The film deliberately avoids the kind of spectacular dramatising or heroic characterisation which tends to typify political thrillers. There are no white liberals on hand to save the day here. Similarly, although the meticulous attention to period detail runs the risk of aestheticising the story, turning it into a kind of political costume drama, Le Péron's settings and confined camera shots, and Charles Berling's brilliant portrayal of Figon, create a mood of seedy claustrophobia which convincingly evokes the ruthless sleaziness of the French state's operations in the aftermath of the Algerian war.

This is an appropriate film, then, for the final months of the presidency of Jacques Chirac, inheritor of Gaullist networks of corruption across France and Africa.

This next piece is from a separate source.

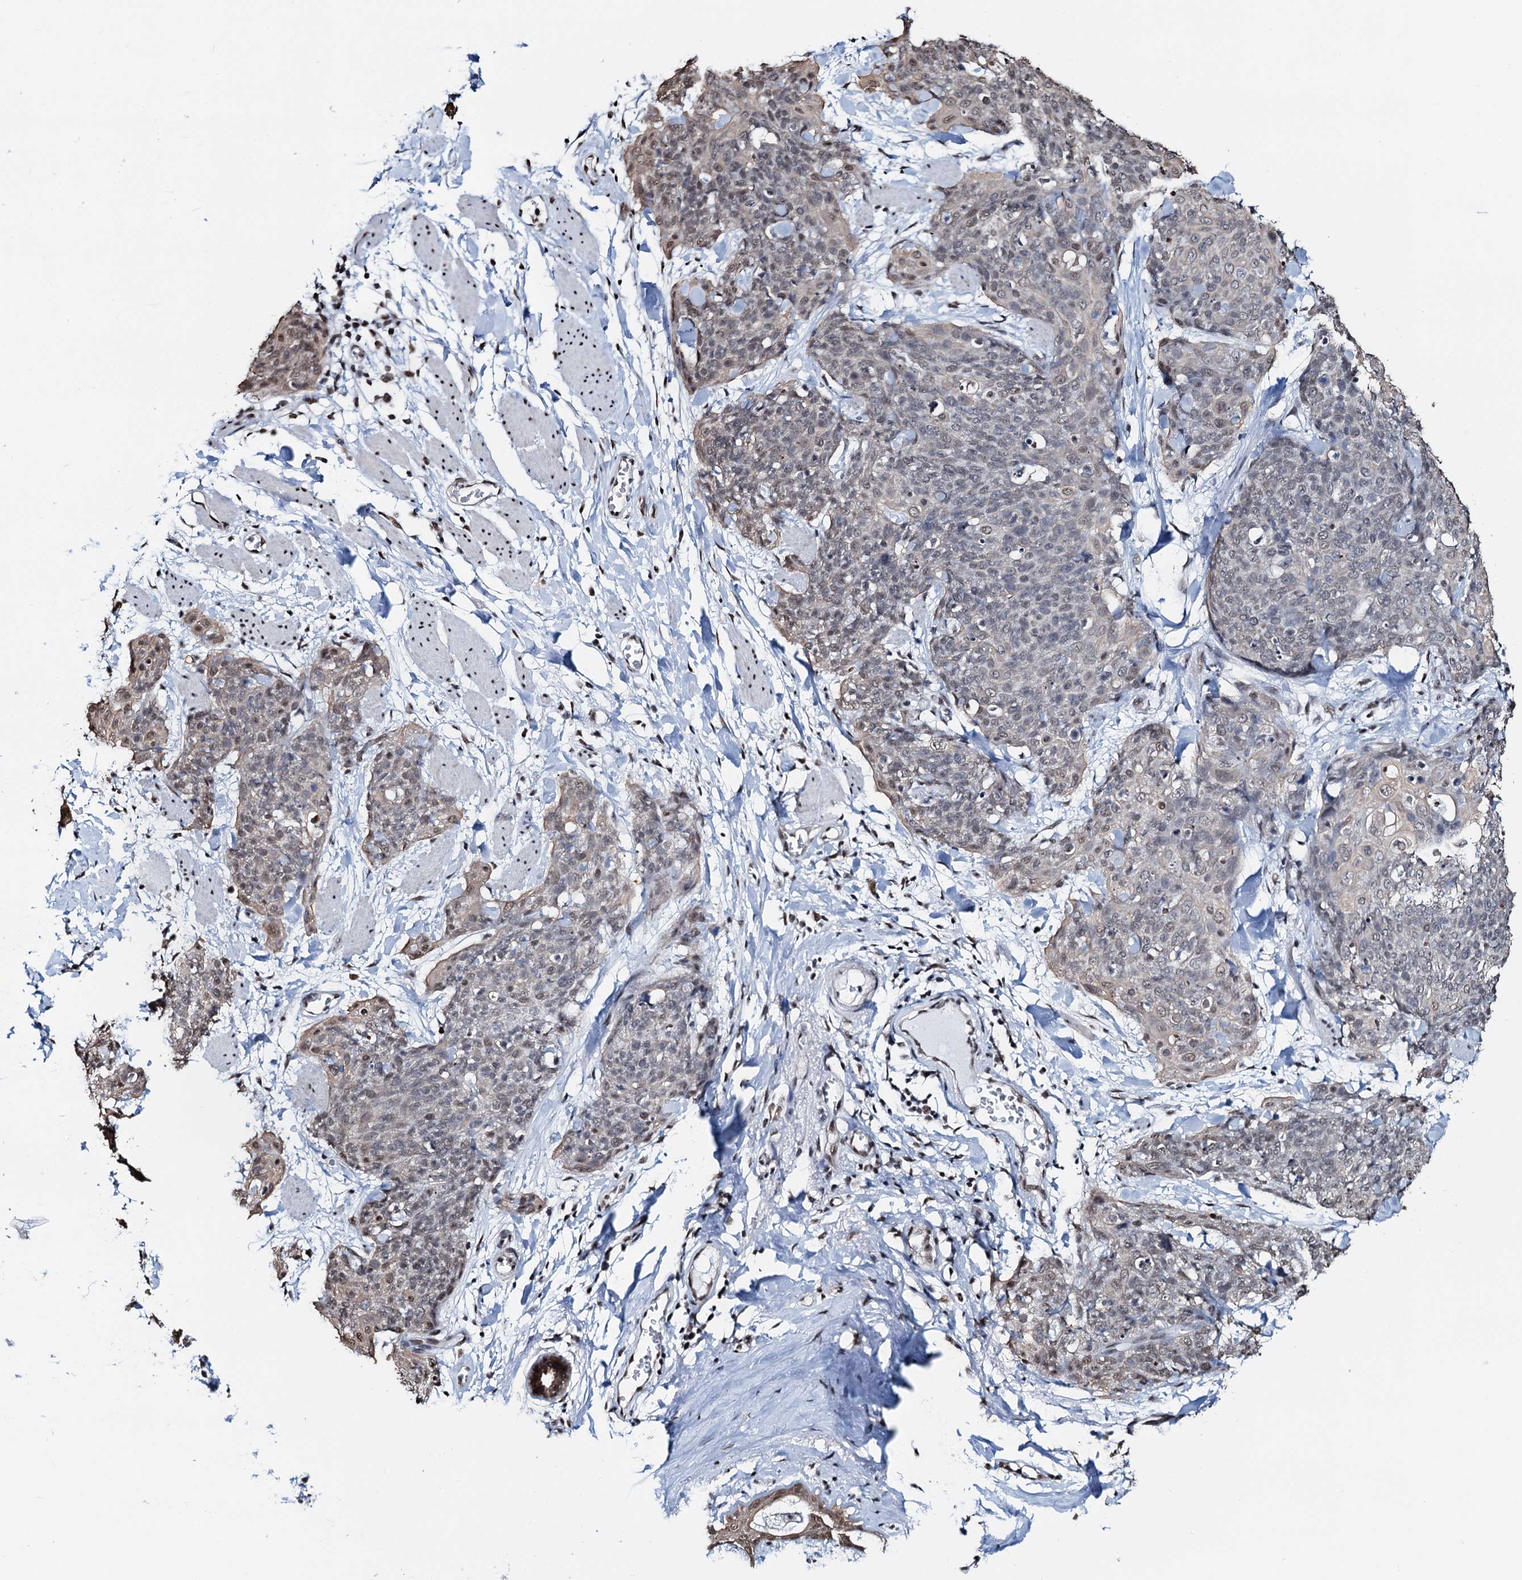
{"staining": {"intensity": "weak", "quantity": "25%-75%", "location": "nuclear"}, "tissue": "skin cancer", "cell_type": "Tumor cells", "image_type": "cancer", "snomed": [{"axis": "morphology", "description": "Squamous cell carcinoma, NOS"}, {"axis": "topography", "description": "Skin"}, {"axis": "topography", "description": "Vulva"}], "caption": "Squamous cell carcinoma (skin) tissue shows weak nuclear staining in approximately 25%-75% of tumor cells", "gene": "ZNF609", "patient": {"sex": "female", "age": 85}}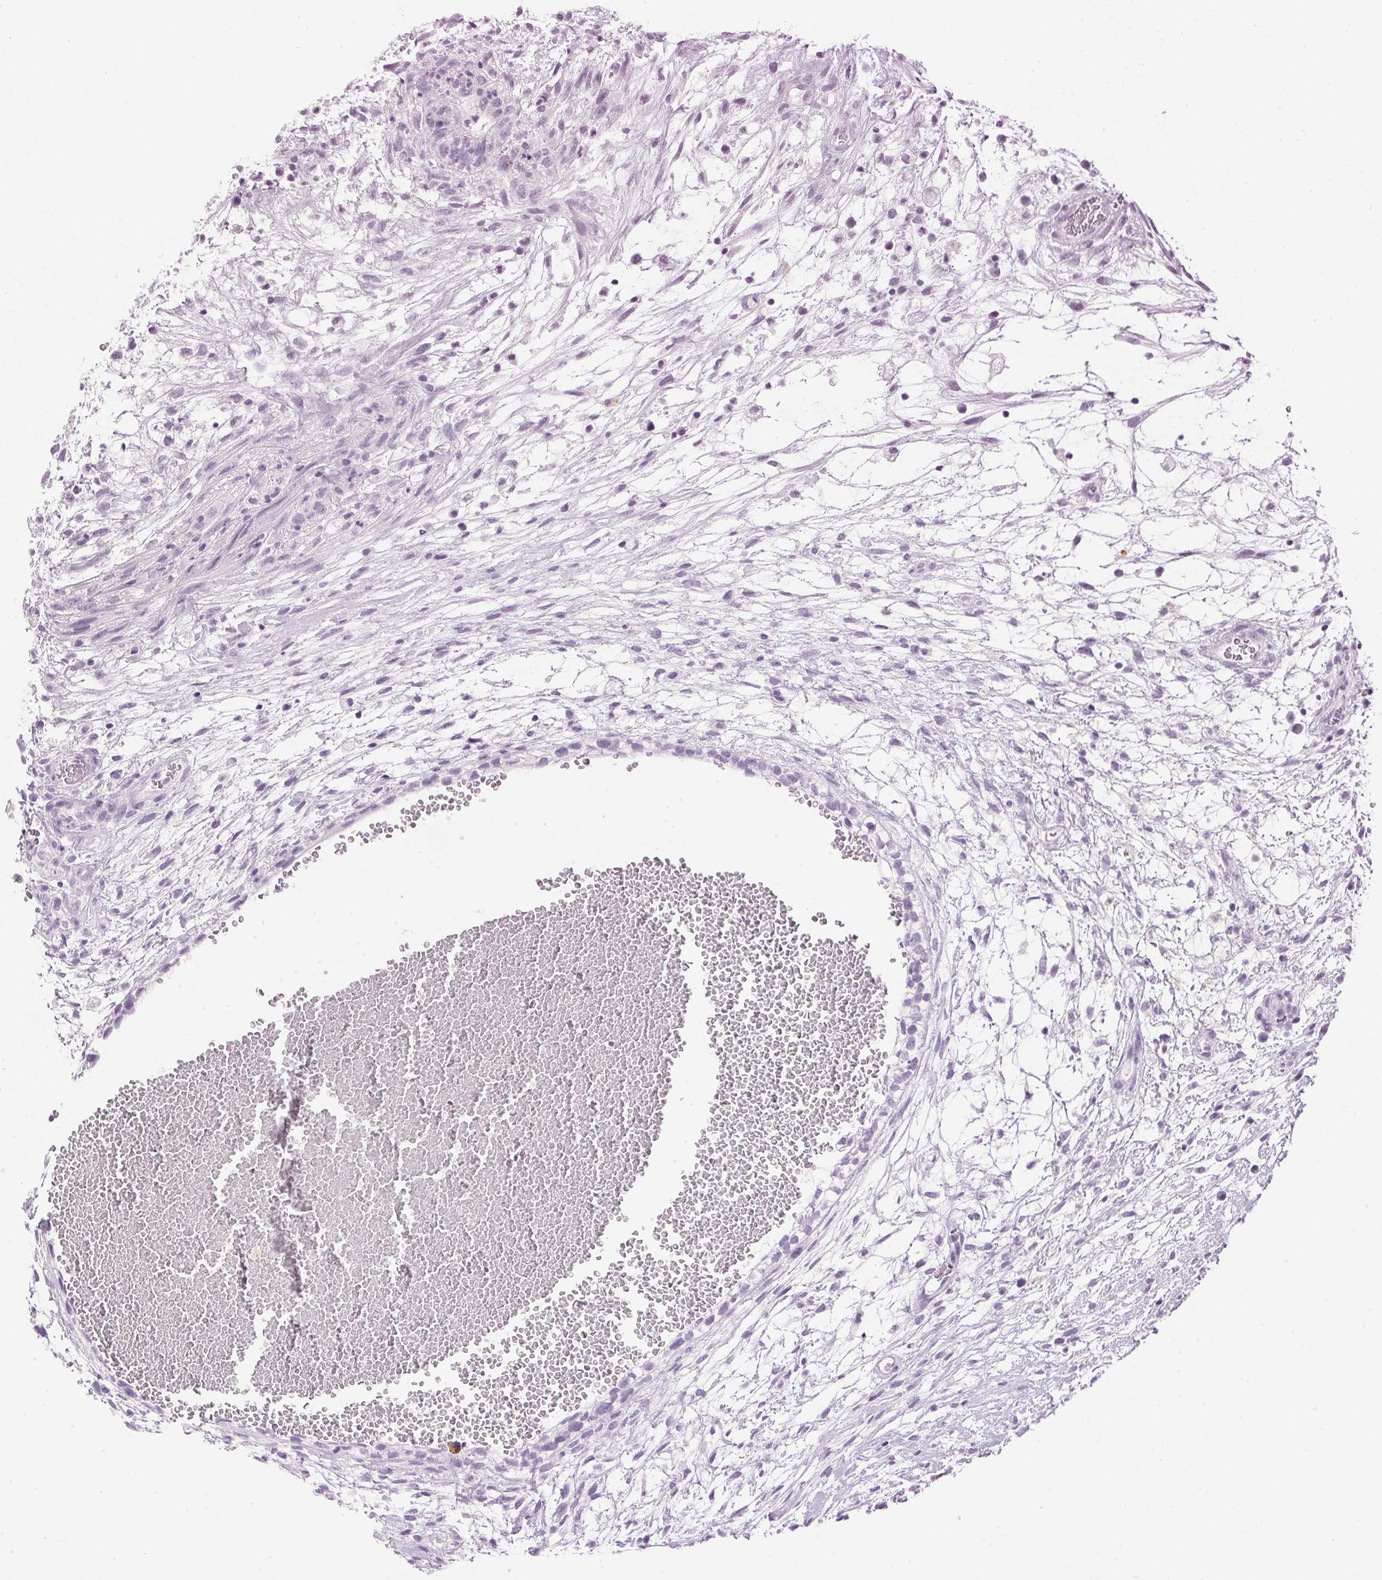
{"staining": {"intensity": "negative", "quantity": "none", "location": "none"}, "tissue": "testis cancer", "cell_type": "Tumor cells", "image_type": "cancer", "snomed": [{"axis": "morphology", "description": "Normal tissue, NOS"}, {"axis": "morphology", "description": "Carcinoma, Embryonal, NOS"}, {"axis": "topography", "description": "Testis"}], "caption": "The photomicrograph demonstrates no significant staining in tumor cells of testis cancer (embryonal carcinoma). (IHC, brightfield microscopy, high magnification).", "gene": "SP7", "patient": {"sex": "male", "age": 32}}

But it also resonates in a wider sense. Ben Barka is shown preparing a conference, set for Havana in January 1966, of the Tricontinentale, a federation of national liberation movements and newly independent states, which he led. The conference was to offer support for the Palestinians and for Cuba, and call for an intensification of armed struggle against imperialism. It would, Ben Barka claimed, unite "the two strands of world revolution: one dating from the October Revolution and another emerging with the revolutions of national liberation". Within weeks he was dead.

Ben Barka, as one of the characters in the film remarks, was someone who made it harder for the enemies of national liberation struggles to portray them as wars of religion. Saïd Smihi, co-author of the screenplay, puts it another way: 'When you kill Ben Barka, you end up with Bin Laden."